While we mostly surfed Doheny, that fun little wave directly to the south of Dana Point, perfect for hotdogging or learning, big south swells would turn our attention to Killer Dana, the outside reef break that roared to life a few days each year, mostly during late summer.
As kids we feared and respected the Point for its size. When we got older, however, we realized that Dana Point was not much of a killer, but a gentle, forgiving wave that could make you feel like a hero whenever you made the drop, trying to steer clear of the older gentlemen on their balsa planks and the amazing ironman, Ron Drummond, on his canoe. (Drummond, who would sometimes stand up on his canoe, is the first Stand Up Paddler I ever saw.)
Like a legendary old surfer who once ruled the waves at your home break, we respected Killer Dana and would sometimes speak of how the big boulders being dumped to form her sarcophagus would be busted up like pebbles during the first big Chubasco swell.
That was our “Elvis is still alive” moment, a desperate wish without facts to back it up. And, of course, that wish never came true.
When the harbor was complete, many of the surfers I had grown up with moved on — some to Hawaii, some to the mountains, many more to the Encinitas area, where I too migrated in the summer of 1970.
In the ’60s there were plans for other pleasure boat harbors up and down the California coast.
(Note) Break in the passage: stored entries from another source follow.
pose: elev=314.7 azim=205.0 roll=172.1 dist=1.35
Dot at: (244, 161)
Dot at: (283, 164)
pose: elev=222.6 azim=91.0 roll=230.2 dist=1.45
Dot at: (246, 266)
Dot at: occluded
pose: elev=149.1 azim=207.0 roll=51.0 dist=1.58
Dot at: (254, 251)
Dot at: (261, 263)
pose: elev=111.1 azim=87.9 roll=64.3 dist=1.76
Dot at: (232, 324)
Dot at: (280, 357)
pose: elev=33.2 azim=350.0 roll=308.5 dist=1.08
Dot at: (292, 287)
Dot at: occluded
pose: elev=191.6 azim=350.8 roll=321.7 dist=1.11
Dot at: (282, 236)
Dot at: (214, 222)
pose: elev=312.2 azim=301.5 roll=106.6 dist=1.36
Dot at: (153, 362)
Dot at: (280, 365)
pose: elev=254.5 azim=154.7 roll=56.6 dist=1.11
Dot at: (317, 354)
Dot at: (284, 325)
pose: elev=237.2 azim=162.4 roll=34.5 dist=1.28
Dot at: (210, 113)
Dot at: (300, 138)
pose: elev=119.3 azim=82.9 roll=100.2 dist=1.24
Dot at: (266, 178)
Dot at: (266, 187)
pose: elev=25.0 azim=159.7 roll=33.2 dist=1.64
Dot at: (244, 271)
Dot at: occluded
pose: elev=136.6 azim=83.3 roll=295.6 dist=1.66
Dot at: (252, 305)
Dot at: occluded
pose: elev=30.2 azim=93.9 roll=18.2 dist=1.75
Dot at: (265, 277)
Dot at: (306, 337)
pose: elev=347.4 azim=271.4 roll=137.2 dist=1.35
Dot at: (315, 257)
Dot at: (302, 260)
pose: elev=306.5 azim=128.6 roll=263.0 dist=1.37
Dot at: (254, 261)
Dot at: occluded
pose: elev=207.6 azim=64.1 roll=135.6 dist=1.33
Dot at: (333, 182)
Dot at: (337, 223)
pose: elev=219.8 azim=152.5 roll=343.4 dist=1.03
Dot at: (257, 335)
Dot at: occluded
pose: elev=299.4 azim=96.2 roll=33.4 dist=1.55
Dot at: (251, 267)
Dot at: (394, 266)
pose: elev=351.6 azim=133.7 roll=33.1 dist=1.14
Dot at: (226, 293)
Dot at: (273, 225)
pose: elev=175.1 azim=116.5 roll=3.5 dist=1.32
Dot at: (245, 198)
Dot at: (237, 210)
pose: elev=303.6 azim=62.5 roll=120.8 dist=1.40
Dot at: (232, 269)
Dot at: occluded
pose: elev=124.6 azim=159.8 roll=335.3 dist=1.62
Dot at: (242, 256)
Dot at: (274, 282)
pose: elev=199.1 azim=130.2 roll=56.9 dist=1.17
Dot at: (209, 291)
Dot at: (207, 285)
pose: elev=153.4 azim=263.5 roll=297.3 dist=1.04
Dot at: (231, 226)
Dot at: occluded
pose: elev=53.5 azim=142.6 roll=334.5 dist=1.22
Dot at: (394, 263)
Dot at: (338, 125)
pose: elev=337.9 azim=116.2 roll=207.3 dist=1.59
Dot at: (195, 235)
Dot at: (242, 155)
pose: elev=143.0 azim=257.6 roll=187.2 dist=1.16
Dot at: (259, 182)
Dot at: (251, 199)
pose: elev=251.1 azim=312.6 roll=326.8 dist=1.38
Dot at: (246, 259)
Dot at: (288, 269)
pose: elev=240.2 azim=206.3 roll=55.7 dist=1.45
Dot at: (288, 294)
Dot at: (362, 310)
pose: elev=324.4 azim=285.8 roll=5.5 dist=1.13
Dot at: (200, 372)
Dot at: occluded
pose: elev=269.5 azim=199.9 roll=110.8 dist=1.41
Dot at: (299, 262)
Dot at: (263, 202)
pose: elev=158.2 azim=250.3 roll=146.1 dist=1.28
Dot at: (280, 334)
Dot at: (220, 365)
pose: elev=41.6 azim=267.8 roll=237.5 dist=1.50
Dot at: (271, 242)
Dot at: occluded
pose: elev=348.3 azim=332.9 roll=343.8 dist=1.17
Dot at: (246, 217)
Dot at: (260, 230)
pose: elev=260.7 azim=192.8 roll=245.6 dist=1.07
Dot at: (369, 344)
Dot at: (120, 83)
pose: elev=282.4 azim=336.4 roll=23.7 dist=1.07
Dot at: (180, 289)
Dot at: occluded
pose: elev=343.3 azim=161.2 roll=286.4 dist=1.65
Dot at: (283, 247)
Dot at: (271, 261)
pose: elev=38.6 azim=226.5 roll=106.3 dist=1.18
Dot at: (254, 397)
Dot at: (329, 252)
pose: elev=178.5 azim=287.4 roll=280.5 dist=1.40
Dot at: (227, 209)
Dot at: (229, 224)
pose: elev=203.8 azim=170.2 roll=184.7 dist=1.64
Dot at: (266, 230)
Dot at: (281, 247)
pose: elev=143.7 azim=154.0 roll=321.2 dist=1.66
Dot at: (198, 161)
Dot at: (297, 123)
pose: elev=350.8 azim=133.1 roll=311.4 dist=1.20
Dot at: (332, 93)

One that reached the blueprint stage was slated to destroy our own Cardiff Reef, something that would probably have negatively affected not only the main breaks there, but the surrounding spots — Seaside to the south and Pipes to the north.
Killer Dana is dead, but its legend continues as does, hopefully, the lessons of a place in time that we loved and lost, without a fight.
I wonder what Richard Henry Dana — who in his classic book, “Two Years Before the Mast,” called Dana Point “the most romantic spot on the California coast” — would think of it all.
I like to think he would side with many of us who remain appalled by the diesel-spewing power boats and the taming of those once wild waters.
Then again, he might be like many others who visit there — glad that the waves no longer interfere with sailing and happy for a quick bite before heading out to sea again.